**Problem description**
Repeat the data word for word. Do not include the pictures.

**The data**
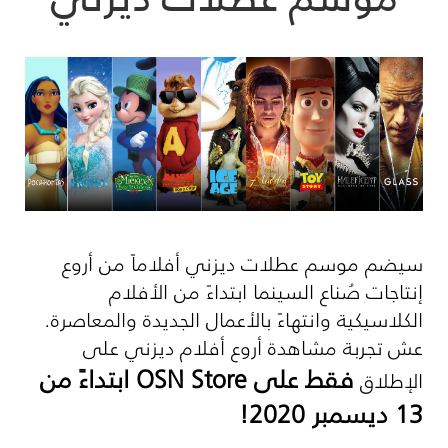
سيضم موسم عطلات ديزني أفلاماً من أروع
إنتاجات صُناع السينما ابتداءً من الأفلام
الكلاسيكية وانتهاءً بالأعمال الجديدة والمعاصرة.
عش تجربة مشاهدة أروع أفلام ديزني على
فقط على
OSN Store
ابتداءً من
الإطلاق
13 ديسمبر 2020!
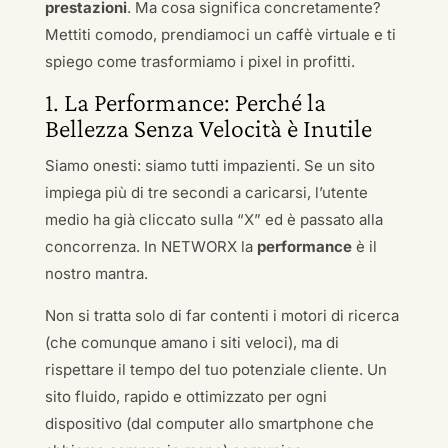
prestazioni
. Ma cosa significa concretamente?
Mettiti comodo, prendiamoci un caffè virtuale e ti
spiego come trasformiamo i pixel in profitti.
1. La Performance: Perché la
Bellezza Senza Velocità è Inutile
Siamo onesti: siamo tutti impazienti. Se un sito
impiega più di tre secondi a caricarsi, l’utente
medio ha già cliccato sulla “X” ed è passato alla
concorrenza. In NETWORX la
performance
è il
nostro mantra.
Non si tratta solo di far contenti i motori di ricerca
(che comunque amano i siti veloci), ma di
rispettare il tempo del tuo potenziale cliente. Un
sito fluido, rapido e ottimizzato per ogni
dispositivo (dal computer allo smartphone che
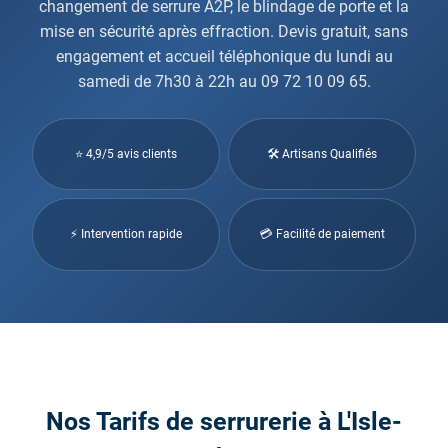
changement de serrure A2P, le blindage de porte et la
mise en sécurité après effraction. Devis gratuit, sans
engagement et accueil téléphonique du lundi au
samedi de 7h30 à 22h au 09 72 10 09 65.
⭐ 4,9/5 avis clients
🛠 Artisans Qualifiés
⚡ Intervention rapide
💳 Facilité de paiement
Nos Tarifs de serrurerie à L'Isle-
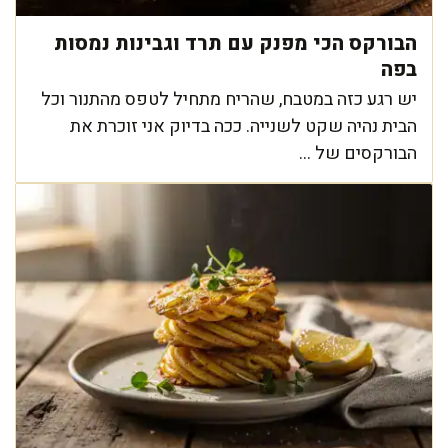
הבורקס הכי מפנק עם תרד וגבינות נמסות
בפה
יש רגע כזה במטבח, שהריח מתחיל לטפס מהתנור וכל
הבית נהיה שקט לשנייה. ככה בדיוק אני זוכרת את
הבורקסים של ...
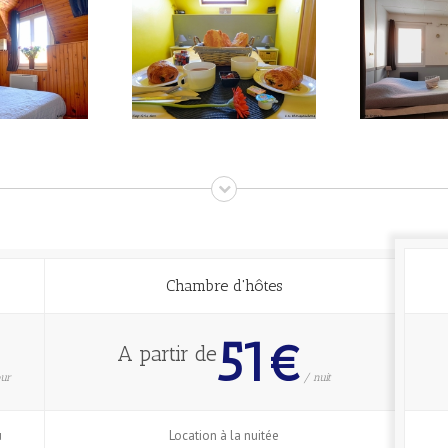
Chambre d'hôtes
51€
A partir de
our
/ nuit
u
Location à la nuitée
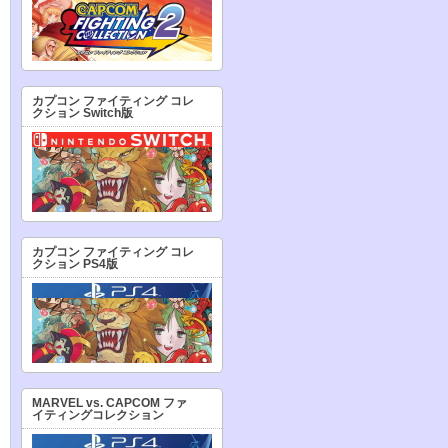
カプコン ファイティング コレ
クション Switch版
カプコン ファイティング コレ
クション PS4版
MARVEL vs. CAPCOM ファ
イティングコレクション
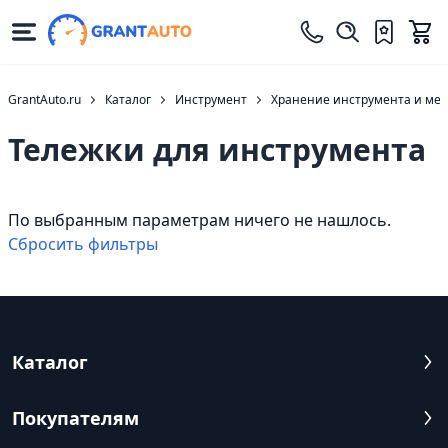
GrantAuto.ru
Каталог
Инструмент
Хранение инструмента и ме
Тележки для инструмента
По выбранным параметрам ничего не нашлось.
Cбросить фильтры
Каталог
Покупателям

**Output of the task**
سيضم موسم عطلات ديزني أفلاماً من أروع
إنتاجات صُناع السينما ابتداءً من الأفلام
الكلاسيكية وانتهاءً بالأعمال الجديدة والمعاصرة.
عش تجربة مشاهدة أروع أفلام ديزني على
فقط على
OSN Store
ابتداءً من
الإطلاق
13 ديسمبر 2020!
prestazioni
. Ma cosa significa concretamente?
Mettiti comodo, prendiamoci un caffè virtuale e ti
spiego come trasformiamo i pixel in profitti.
1. La Performance: Perché la
Bellezza Senza Velocità è Inutile
Siamo onesti: siamo tutti impazienti. Se un sito
impiega più di tre secondi a caricarsi, l’utente
medio ha già cliccato sulla “X” ed è passato alla
concorrenza. In NETWORX la
performance
è il
nostro mantra.
Non si tratta solo di far contenti i motori di ricerca
(che comunque amano i siti veloci), ma di
rispettare il tempo del tuo potenziale cliente. Un
sito fluido, rapido e ottimizzato per ogni
dispositivo (dal computer allo smartphone che
changement de serrure A2P, le blindage de porte et la
mise en sécurité après effraction. Devis gratuit, sans
engagement et accueil téléphonique du lundi au
samedi de 7h30 à 22h au 09 72 10 09 65.
⭐ 4,9/5 avis clients
🛠 Artisans Qualifiés
⚡ Intervention rapide
💳 Facilité de paiement
Nos Tarifs de serrurerie à L'Isle-
הבורקס הכי מפנק עם תרד וגבינות נמסות
בפה
יש רגע כזה במטבח, שהריח מתחיל לטפס מהתנור וכל
הבית נהיה שקט לשנייה. ככה בדיוק אני זוכרת את
הבורקסים של ...
Chambre d'hôtes
51€
A partir de
our
/ nuit
u
Location à la nuitée
カプコン ファイティング コレ
クション Switch版
カプコン ファイティング コレ
クション PS4版
MARVEL vs. CAPCOM ファ
イティングコレクション
GrantAuto.ru
Каталог
Инструмент
Хранение инструмента и ме
Тележки для инструмента
По выбранным параметрам ничего не нашлось.
Cбросить фильтры
Каталог
Покупателям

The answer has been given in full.